%%

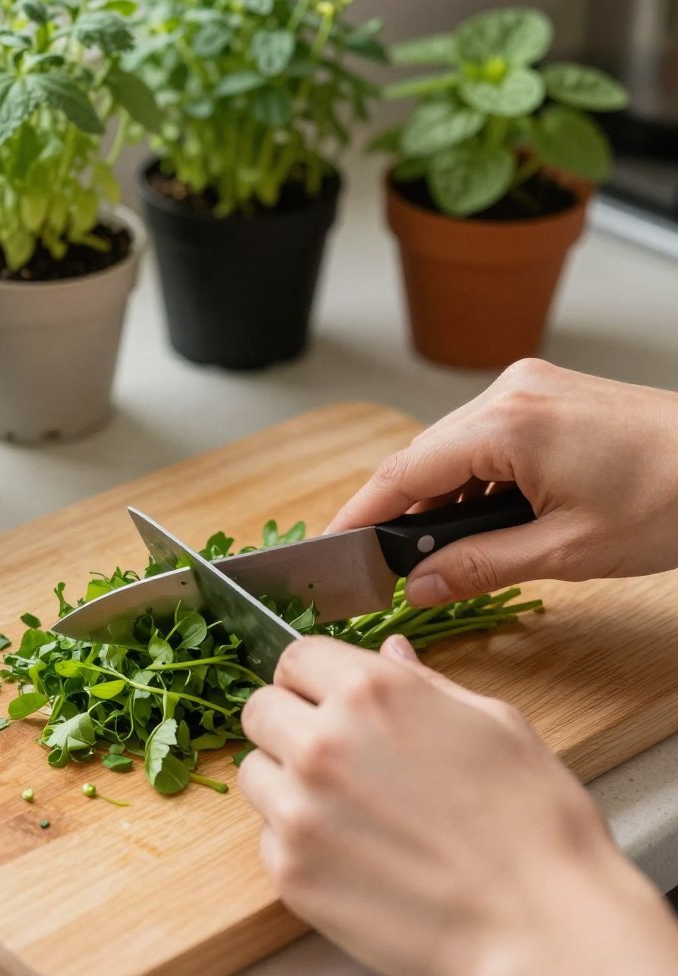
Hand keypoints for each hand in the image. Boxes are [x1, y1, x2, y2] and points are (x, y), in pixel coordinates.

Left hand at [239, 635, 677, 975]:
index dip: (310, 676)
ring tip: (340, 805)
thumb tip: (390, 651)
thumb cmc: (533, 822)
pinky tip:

%%
%%

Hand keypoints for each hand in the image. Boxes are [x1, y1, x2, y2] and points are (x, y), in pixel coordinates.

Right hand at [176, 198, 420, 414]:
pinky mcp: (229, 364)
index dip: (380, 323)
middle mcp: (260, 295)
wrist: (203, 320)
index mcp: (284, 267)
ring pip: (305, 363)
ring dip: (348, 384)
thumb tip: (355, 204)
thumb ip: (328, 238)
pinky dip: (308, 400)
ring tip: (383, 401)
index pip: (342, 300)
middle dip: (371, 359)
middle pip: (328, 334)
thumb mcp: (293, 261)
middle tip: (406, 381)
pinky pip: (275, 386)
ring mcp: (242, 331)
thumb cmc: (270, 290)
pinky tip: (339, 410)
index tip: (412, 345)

%%

## ACTION ITEM
Work out how many lines of the data include the word "ring". Then write only that number.

## REPLY
5